• [TO DO] Copy the text of every record below line for line, keeping each character, number, and punctuation mark unchanged.
————————
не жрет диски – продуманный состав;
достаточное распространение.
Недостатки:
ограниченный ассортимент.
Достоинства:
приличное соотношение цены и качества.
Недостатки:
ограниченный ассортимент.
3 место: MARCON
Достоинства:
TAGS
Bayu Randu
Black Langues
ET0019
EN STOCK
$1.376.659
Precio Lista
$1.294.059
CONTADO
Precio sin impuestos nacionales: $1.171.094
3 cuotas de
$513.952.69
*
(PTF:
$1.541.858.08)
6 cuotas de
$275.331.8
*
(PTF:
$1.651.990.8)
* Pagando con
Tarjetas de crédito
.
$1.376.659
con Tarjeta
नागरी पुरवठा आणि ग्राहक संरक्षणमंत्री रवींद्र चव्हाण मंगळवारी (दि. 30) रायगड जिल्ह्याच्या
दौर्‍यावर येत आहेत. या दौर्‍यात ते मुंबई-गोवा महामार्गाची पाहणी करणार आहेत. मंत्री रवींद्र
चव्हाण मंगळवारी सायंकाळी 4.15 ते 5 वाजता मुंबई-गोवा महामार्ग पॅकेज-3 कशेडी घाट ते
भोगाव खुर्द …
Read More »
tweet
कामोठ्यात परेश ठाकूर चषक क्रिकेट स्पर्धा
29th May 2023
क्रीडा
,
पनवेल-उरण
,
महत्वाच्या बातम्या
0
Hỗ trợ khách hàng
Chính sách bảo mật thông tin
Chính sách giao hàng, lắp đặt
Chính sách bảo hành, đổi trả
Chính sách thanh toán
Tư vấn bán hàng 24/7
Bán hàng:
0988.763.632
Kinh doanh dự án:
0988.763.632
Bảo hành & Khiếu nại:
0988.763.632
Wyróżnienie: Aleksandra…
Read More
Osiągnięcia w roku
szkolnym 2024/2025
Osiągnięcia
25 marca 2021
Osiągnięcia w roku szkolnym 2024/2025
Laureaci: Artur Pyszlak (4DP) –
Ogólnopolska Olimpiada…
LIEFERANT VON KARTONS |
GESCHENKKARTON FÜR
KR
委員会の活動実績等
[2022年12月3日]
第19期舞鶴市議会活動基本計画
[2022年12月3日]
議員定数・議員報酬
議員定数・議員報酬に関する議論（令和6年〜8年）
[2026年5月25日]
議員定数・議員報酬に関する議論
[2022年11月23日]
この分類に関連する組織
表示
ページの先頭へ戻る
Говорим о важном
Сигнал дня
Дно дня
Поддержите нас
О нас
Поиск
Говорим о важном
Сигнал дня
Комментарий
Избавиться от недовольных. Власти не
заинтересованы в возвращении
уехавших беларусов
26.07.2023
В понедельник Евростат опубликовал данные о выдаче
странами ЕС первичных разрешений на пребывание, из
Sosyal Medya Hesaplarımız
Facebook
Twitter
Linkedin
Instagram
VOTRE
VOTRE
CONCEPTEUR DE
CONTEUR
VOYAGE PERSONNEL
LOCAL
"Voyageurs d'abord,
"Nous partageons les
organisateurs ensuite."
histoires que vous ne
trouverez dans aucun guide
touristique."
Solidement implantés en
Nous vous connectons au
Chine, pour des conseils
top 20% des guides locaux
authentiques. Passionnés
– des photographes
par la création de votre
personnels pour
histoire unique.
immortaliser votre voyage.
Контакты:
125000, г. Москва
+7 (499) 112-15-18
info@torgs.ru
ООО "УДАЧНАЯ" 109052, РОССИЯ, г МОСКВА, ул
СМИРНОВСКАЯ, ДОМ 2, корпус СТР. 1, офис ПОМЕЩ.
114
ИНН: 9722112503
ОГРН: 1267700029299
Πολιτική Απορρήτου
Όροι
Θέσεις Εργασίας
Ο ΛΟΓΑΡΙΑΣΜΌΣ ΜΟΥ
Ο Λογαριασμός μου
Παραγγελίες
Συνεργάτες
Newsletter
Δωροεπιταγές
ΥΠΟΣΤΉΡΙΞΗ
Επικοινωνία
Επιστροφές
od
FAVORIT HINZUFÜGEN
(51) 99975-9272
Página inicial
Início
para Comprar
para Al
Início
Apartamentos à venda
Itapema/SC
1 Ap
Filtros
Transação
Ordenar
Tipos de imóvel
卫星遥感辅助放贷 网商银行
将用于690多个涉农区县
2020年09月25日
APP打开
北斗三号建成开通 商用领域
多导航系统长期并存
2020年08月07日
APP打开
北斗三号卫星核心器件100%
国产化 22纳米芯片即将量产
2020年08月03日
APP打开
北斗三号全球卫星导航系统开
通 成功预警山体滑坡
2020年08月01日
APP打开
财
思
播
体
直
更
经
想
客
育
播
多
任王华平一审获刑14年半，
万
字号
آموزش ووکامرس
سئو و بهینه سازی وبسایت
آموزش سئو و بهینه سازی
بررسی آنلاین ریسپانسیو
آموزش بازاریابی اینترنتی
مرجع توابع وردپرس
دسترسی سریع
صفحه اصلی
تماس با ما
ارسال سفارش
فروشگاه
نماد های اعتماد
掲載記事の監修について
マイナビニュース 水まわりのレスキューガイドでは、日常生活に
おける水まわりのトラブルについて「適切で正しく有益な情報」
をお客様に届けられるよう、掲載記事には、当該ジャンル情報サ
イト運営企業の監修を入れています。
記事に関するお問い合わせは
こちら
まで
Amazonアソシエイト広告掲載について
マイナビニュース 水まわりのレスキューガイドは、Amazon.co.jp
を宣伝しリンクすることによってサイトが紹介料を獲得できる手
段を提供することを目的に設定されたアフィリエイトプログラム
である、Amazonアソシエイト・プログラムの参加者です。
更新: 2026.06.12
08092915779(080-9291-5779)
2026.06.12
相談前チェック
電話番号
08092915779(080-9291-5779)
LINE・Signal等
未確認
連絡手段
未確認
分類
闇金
————————
• [YOUR SOLUTION]
не жрет диски – продуманный состав;
достаточное распространение.
Недостатки:
ограниченный ассортимент.
Достоинства:
приличное соотношение цены и качества.
Недостатки:
ограниченный ассортимент.
3 место: MARCON
Достоинства:
TAGS
Bayu Randu
Black Langues
ET0019
EN STOCK
$1.376.659
Precio Lista
$1.294.059
CONTADO
Precio sin impuestos nacionales: $1.171.094
3 cuotas de
$513.952.69
*
(PTF:
$1.541.858.08)
6 cuotas de
$275.331.8
*
(PTF:
$1.651.990.8)
* Pagando con
Tarjetas de crédito
.
$1.376.659
con Tarjeta
नागरी पुरवठा आणि ग्राहक संरक्षणमंत्री रवींद्र चव्हाण मंगळवारी (दि. 30) रायगड जिल्ह्याच्या
दौर्‍यावर येत आहेत. या दौर्‍यात ते मुंबई-गोवा महामार्गाची पाहणी करणार आहेत. मंत्री रवींद्र
चव्हाण मंगळवारी सायंकाळी 4.15 ते 5 वाजता मुंबई-गोवा महामार्ग पॅकेज-3 कशेडी घाट ते
भोगाव खुर्द …
Read More »
tweet
कामोठ्यात परेश ठाकूर चषक क्रिकेट स्पर्धा
29th May 2023
क्रीडा
,
पनवेल-उरण
,
महत्वाच्या बातम्या
0
Hỗ trợ khách hàng
Chính sách bảo mật thông tin
Chính sách giao hàng, lắp đặt
Chính sách bảo hành, đổi trả
Chính sách thanh toán
Tư vấn bán hàng 24/7
Bán hàng:
0988.763.632
Kinh doanh dự án:
0988.763.632
Bảo hành & Khiếu nại:
0988.763.632
Wyróżnienie: Aleksandra…
Read More
Osiągnięcia w roku
szkolnym 2024/2025
Osiągnięcia
25 marca 2021
Osiągnięcia w roku szkolnym 2024/2025
Laureaci: Artur Pyszlak (4DP) –
Ogólnopolska Olimpiada…
LIEFERANT VON KARTONS |
GESCHENKKARTON FÜR
KR
委員会の活動実績等
[2022年12月3日]
第19期舞鶴市議会活動基本計画
[2022年12月3日]
議員定数・議員報酬
議員定数・議員報酬に関する議論（令和6年〜8年）
[2026年5月25日]
議員定数・議員報酬に関する議論
[2022年11月23日]
この分類に関連する組織
表示
ページの先頭へ戻る
Говорим о важном
Сигнал дня
Дно дня
Поддержите нас
О нас
Поиск
Говорим о важном
Сигнал дня
Комментарий
Избавиться от недовольных. Власти не
заинтересованы в возвращении
уехавших беларусов
26.07.2023
В понедельник Евростат опубликовал данные о выдаче
странами ЕС первичных разрешений на пребывание, из
Sosyal Medya Hesaplarımız
Facebook
Twitter
Linkedin
Instagram
VOTRE
VOTRE
CONCEPTEUR DE
CONTEUR
VOYAGE PERSONNEL
LOCAL
"Voyageurs d'abord,
"Nous partageons les
organisateurs ensuite."
histoires que vous ne
trouverez dans aucun guide
touristique."
Solidement implantés en
Nous vous connectons au
Chine, pour des conseils
top 20% des guides locaux
authentiques. Passionnés
– des photographes
par la création de votre
personnels pour
histoire unique.
immortaliser votre voyage.
Контакты:
125000, г. Москва
+7 (499) 112-15-18
info@torgs.ru
ООО "УДАЧНАЯ" 109052, РОССИЯ, г МОСКВА, ул
СМИРНОВСКАЯ, ДОМ 2, корпус СТР. 1, офис ПОМЕЩ.
114
ИНН: 9722112503
ОГРН: 1267700029299
Πολιτική Απορρήτου
Όροι
Θέσεις Εργασίας
Ο ΛΟΓΑΡΙΑΣΜΌΣ ΜΟΥ
Ο Λογαριασμός μου
Παραγγελίες
Συνεργάτες
Newsletter
Δωροεπιταγές
ΥΠΟΣΤΉΡΙΞΗ
Επικοινωνία
Επιστροφές
od
FAVORIT HINZUFÜGEN
(51) 99975-9272
Página inicial
Início
para Comprar
para Al
Início
Apartamentos à venda
Itapema/SC
1 Ap
Filtros
Transação
Ordenar
Tipos de imóvel
卫星遥感辅助放贷 网商银行
将用于690多个涉农区县
2020年09月25日
APP打开
北斗三号建成开通 商用领域
多导航系统长期并存
2020年08月07日
APP打开
北斗三号卫星核心器件100%
国产化 22纳米芯片即将量产
2020年08月03日
APP打开
北斗三号全球卫星导航系统开
通 成功预警山体滑坡
2020年08月01日
APP打开
财
思
播
体
直
更
经
想
客
育
播
多
任王华平一审获刑14年半，
万
字号
آموزش ووکامرس
سئو و بهینه سازی وبسایت
آموزش سئو و بهینه سازی
بررسی آنلاین ریسپانسیو
آموزش بازاریابی اینترنتی
مرجع توابع وردپرس
دسترسی سریع
صفحه اصلی
تماس با ما
ارسال سفارش
فروشگاه
نماد های اعتماد
掲載記事の監修について
マイナビニュース 水まわりのレスキューガイドでは、日常生活に
おける水まわりのトラブルについて「適切で正しく有益な情報」
をお客様に届けられるよう、掲載記事には、当該ジャンル情報サ
イト運営企業の監修を入れています。
記事に関するお問い合わせは
こちら
まで
Amazonアソシエイト広告掲載について
マイナビニュース 水まわりのレスキューガイドは、Amazon.co.jp
を宣伝しリンクすることによってサイトが紹介料を獲得できる手
段を提供することを目的に設定されたアフィリエイトプログラム
である、Amazonアソシエイト・プログラムの参加者です。
更新: 2026.06.12
08092915779(080-9291-5779)
2026.06.12
相談前チェック
電話番号
08092915779(080-9291-5779)
LINE・Signal等
未確認
連絡手段
未確認
分類
闇金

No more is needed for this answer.